Researchers from Massachusetts General Hospital (MGH) found that a simple use management program that offered decision support via the hospital's radiology order-entry system reduced unnecessary high-cost imaging by 21%. The system outlined indications for imaging exams and provided physicians with an appropriateness score for each exam.
The findings demonstrate that it's possible to cut unnecessary imaging from the inside rather than using an outside service, wrote the team led by Dr. Jeffrey Weilburg.
"[The decrease] in outpatient high-cost imaging use rates at our medical center was achieved without the use of any external mechanism (i.e., we were exempt from radiology benefits management oversight) and was equal to or greater in magnitude than national and statewide rates," the group wrote.
An inside job
For a number of years, insurers have been using RBMs to try to contain imaging costs by implementing preauthorization programs to avoid the ordering of unnecessary exams. But providers tend to chafe under the restrictions of such efforts, saying that they emphasize cost over all other factors that go into clinical decision-making.
Weilburg's group sought to investigate whether an autonomous imaging utilization management program could be successful in decreasing the utilization rate of high-cost imaging. Data for the study came from MGH and outlying practices serviced by its providers.
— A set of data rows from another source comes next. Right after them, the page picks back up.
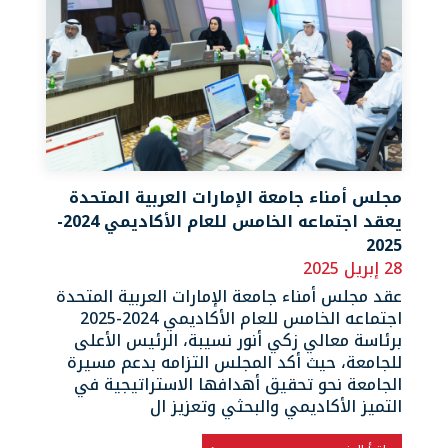
مجلس أمناء جامعة الإمارات العربية المتحدة
يعقد اجتماعه الخامس للعام الأكاديمي 2024-
2025
28 إبريل 2025
عقد مجلس أمناء جامعة الإمارات العربية المتحدة
اجتماعه الخامس للعام الأكاديمي 2024-2025
برئاسة معالي زكي أنور نسيبة، الرئيس الأعلى
للجامعة، حيث أكد المجلس التزامه بدعم مسيرة
الجامعة نحو تحقيق أهدافها الاستراتيجية في
التميز الأكاديمي والبحثي وتعزيز ال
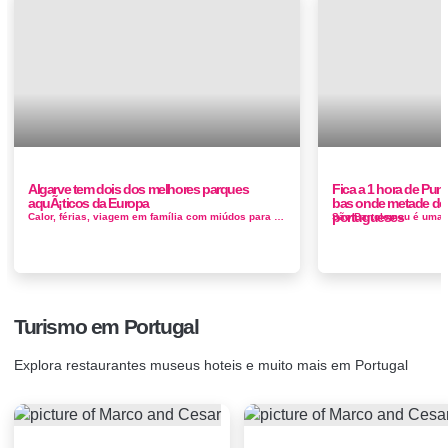
Algarve tem dois dos melhores parques
Fica a 1 hora de Pun
aquÃ¡ticos da Europa
bas onde metade do
portugueses
Calor, férias, viagem em família com miúdos para entreter: um cenário que pede um dia de diversão num dos melh...
Turismo em Portugal
Explora restaurantes museus hoteis e muito mais em Portugal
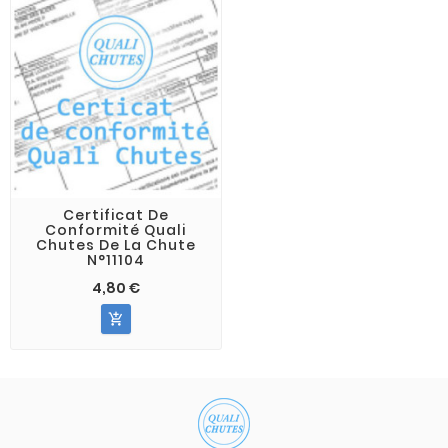
Certificat De
Conformité Quali
Chutes De La Chute
N°11104
4,80 €

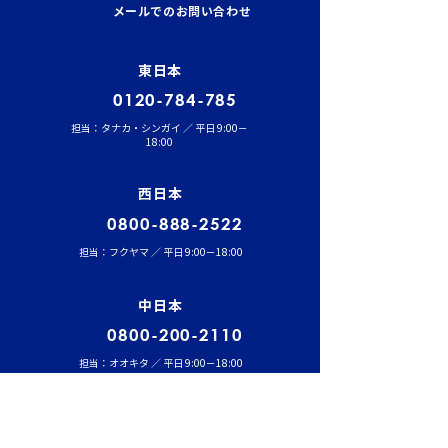
管理が燃費と安全性を左
輸送時のポイント
メールでのお問い合わせ
右する理由
風・大雨への事
東日本
0120-784-785
担当：タナカ・シンガイ ／ 平日 9:00－
18:00
西日本
0800-888-2522
担当：フクヤマ ／ 平日 9:00－18:00
中日本
0800-200-2110
担当：オオキタ ／ 平日 9:00－18:00
福岡
0800-555-8100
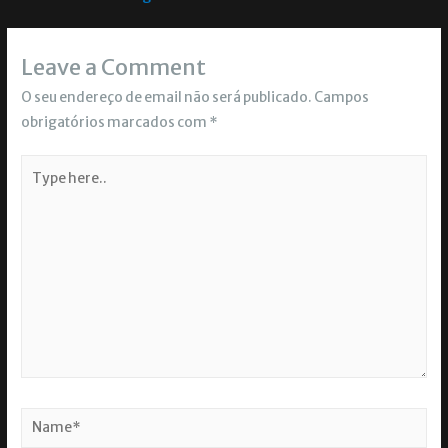
Leave a Comment
O seu endereço de email não será publicado.
Campos
obrigatórios marcados com
*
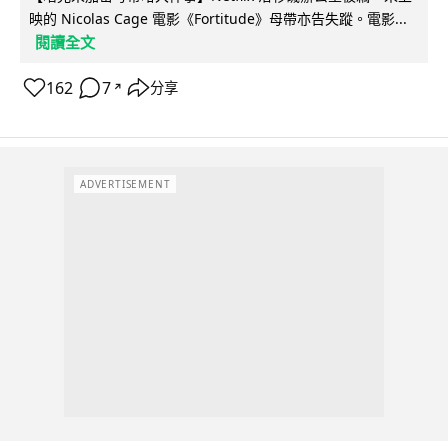
映的 Nicolas Cage 電影《Fortitude》母帶亦告失蹤。電影...
閱讀全文
162
7
分享
↗
ADVERTISEMENT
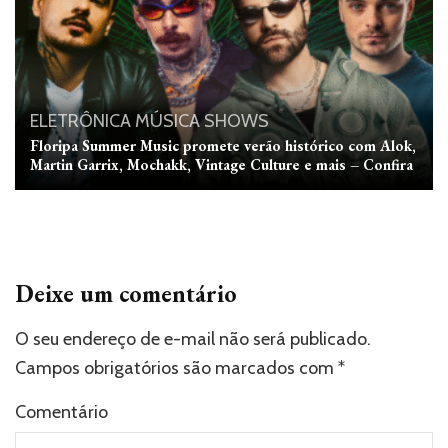
ELETRÔNICA
MÚSICA
SHOWS
Floripa Summer Music promete verão histórico com Alok,
Martin Garrix, Mochakk, Vintage Culture e mais – Confira
Deixe um comentário
O seu endereço de e-mail não será publicado.
Campos obrigatórios são marcados com
*
Comentário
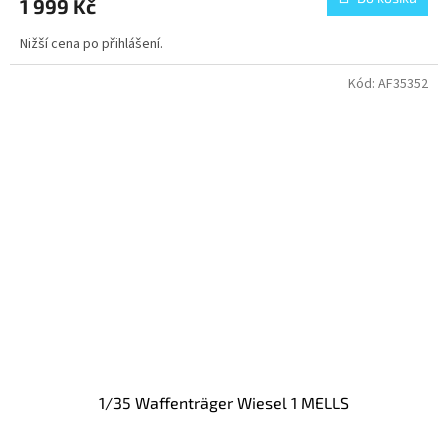
1 999 Kč
Nižší cena po přihlášení.
Kód:
AF35352
1/35 Waffenträger Wiesel 1 MELLS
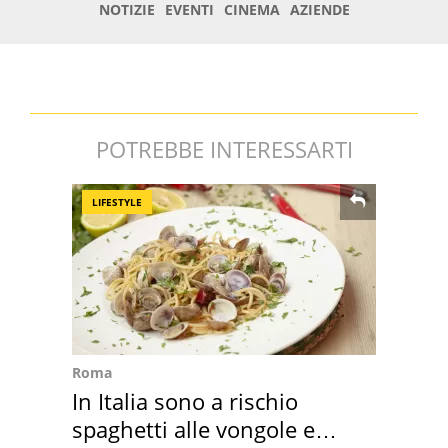
POTREBBE INTERESSARTI
LIFESTYLE
Roma
In Italia sono a rischio
spaghetti alle vongole e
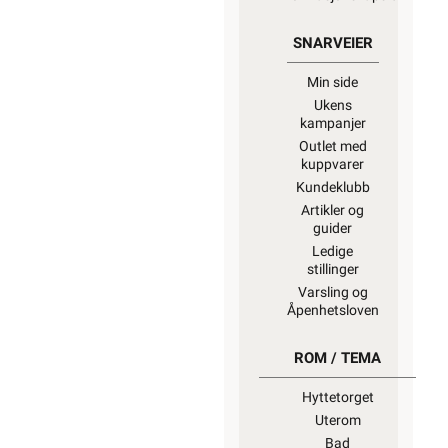
SNARVEIER
Min side
Ukens
kampanjer
Outlet med
kuppvarer
Kundeklubb
Artikler og
guider
Ledige
stillinger
Varsling og
Åpenhetsloven
ROM / TEMA
Hyttetorget
Uterom
Bad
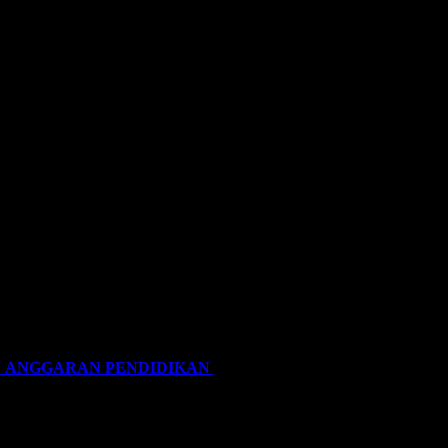
N ANGGARAN PENDIDIKAN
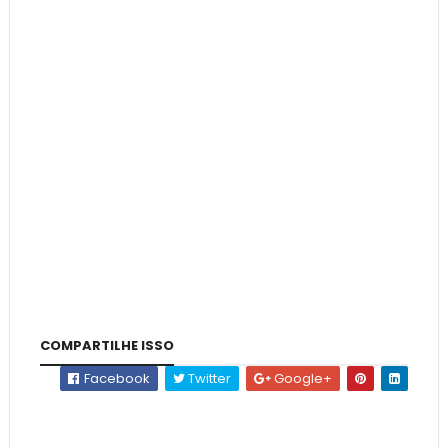
COMPARTILHE ISSO
Facebook
Twitter
Google+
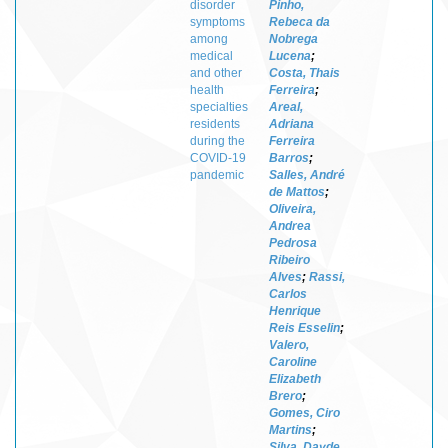
disorder
Pinho,
symptoms
Rebeca da
among
Nobrega
medical
Lucena
;
and other
Costa, Thais
health
Ferreira
;
specialties
Areal,
residents
Adriana
during the
Ferreira
COVID-19
Barros
;
pandemic
Salles, André
de Mattos
;
Oliveira,
Andrea
Pedrosa
Ribeiro
Alves
;
Rassi,
Carlos
Henrique
Reis Esselin
;
Valero,
Caroline
Elizabeth
Brero
;
Gomes, Ciro
Martins
;
Silva, Dayde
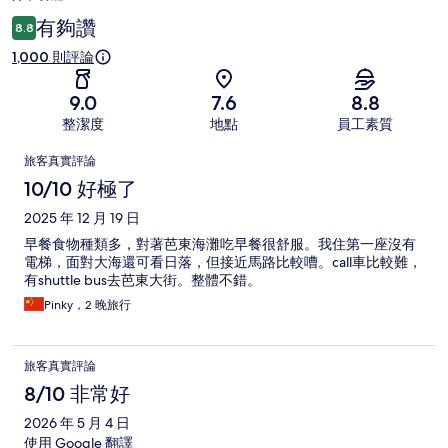
有夠讚
8.8
1,000 則評論
9.0
7.6
8.8
整潔度
地點
員工素質
評
旅客真實評論
論
10/10 好極了
2025 年 12 月 19 日
早餐食物種類多，對著芭東海灘吃早餐很舒服。我住第一座沒有
電梯，面對大海還可看日落，但接近馬路比較嘈。call車比較難，
有shuttle bus去芭東大街。整體不錯。
Pinky，2 晚旅行
旅客真實評論
8/10 非常好
2026 年 5 月 4 日
使用 Google 翻譯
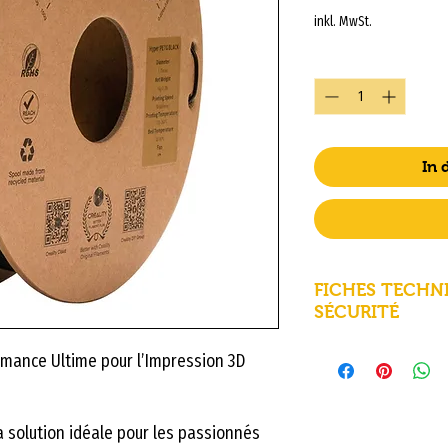
inkl. MwSt.
Anzahl
*
In
FICHES TECHNI
SÉCURITÉ
rmance Ultime pour l’Impression 3D
Diamètre ± 0,0
Poids net
a solution idéale pour les passionnés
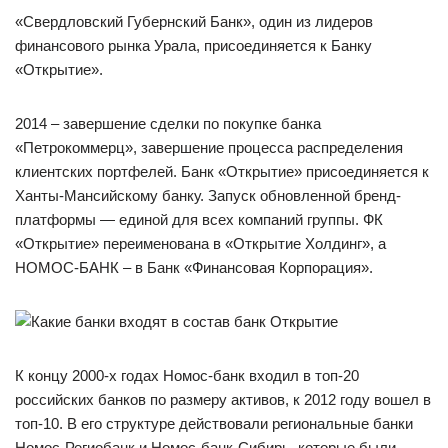
«Свердловский Губернский Банк», один из лидеров
финансового рынка Урала, присоединяется к Банку
«Открытие».
2014 – завершение сделки по покупке банка
«Петрокоммерц», завершение процесса распределения
клиентских портфелей. Банк «Открытие» присоединяется к
Ханты-Мансийскому банку. Запуск обновленной бренд-
платформы — единой для всех компаний группы. ФК
«Открытие» переименована в «Открытие Холдинг», а
НОМОС-БАНК – в Банк «Финансовая Корпорация».
К концу 2000-х годах Номос-банк входил в топ-20
российских банков по размеру активов, к 2012 году вошел в
топ-10. В его структуре действовали региональные банки
Номос-Региобанк и Номос-банк-Сибирь, которые были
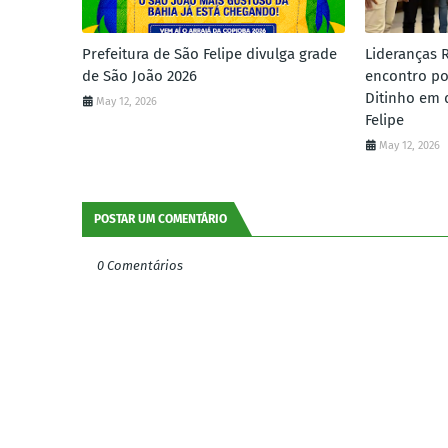
Prefeitura de São Felipe divulga grade
Lideranças 
de São João 2026
encontro po
Ditinho em 
May 12, 2026
Felipe
May 12, 2026
POSTAR UM COMENTÁRIO
0 Comentários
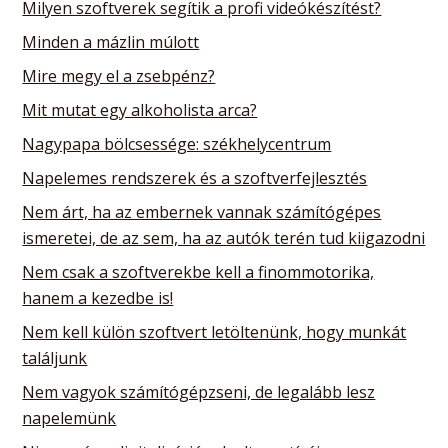
Milyen szoftverek segítik a profi videókészítést?
Minden a mázlin múlott
Mire megy el a zsebpénz?
Mit mutat egy alkoholista arca?
Nagypapa bölcsessége: székhelycentrum
Napelemes rendszerek és a szoftverfejlesztés
Nem árt, ha az embernek vannak számítógépes
ismeretei, de az sem, ha az autók terén tud kiigazodni
Nem csak a szoftverekbe kell a finommotorika,
hanem a kezedbe is!
Nem kell külön szoftvert letöltenünk, hogy munkát
találjunk
Nem vagyok számítógépzseni, de legalább lesz
napelemünk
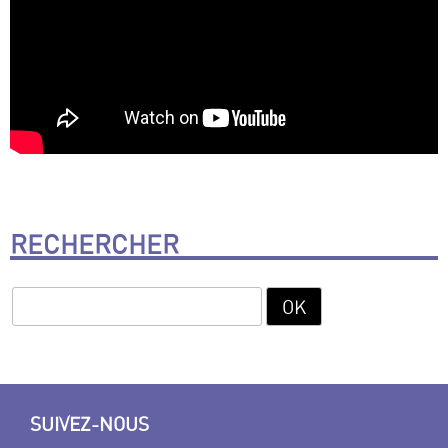
RECHERCHER
SUIVEZ-NOUS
In 2006, the hospital instituted a program that produced reports distributed to primary care doctors and selected specialty care physicians that showed the rates of high-cost imaging use and order appropriateness; the researchers used information in these reports taken from the years 2007 to 2013 (Radiology, September 2017, Vol. 284:3, pp. 766-776).
They assessed the number of outpatient high-cost imaging exams per patient per year ordered by the patient's primary care provider or by any other specialist, and they then determined the probability of a patient undergoing a high-cost imaging procedure during a study year and the number of exams per patient per year in patients who underwent high-cost imaging. The group compared results of the utilization management program with outpatient laboratory studies conducted during the same time frame -- because these studies were not subject to the program -- as well as statewide high-cost imaging data taken from a private insurer.
Weilburg and colleagues found that the internal program reduced use among both primary care and specialty physicians. It also reduced the probably of a high-cost imaging exam being ordered by both types of physicians (after adjusting for the disease risk of patients).
All data are statistically significant.
|Effect of internal MGH program on high-cost imaging use, 2007-2013
||Change in high-cost imaging use
|Use by primary care physicians
|Use by specialty physicians
|Probability of order by primary care physicians
|Probability of order by specialty physicians
For point of comparison, routine laboratory study use decreased by 9.4% during the period, less than half the 21.3% MGH rate for imaging. In addition, based on data unadjusted for risk, MGH's outpatient high-cost imaging use fell by 28% during the research time frame, compared with a decrease of 20% from a statewide local payor.
All for autonomy
The fact that MGH's own utilization management program reduced the use of high-cost imaging more than a private payor's program shows promise, Weilburg and colleagues noted.
"The observation that the reduction in high-cost imaging utilization in our system was significantly greater than that for the population of one of our large local payors (which had engaged an external radiology benefits management company to conduct imaging utilization management for most of its insured patients during this time) raises the suggestion that internal [use management] may have a greater impact than external [programs]," they wrote.
Of course, further studies are needed to confirm this finding, according to the researchers. But they hope the results will motivate other practices to institute their own use management programs.
"Comprehensive provider-led imaging utilization management in our urban academic health center produced a substantial, consistent, and sustained reduction in ... [the] use of outpatient high-cost imaging," the group concluded. "Autonomous imaging utilization management (sponsored and run by the healthcare system by and for its own clinicians) can be successful."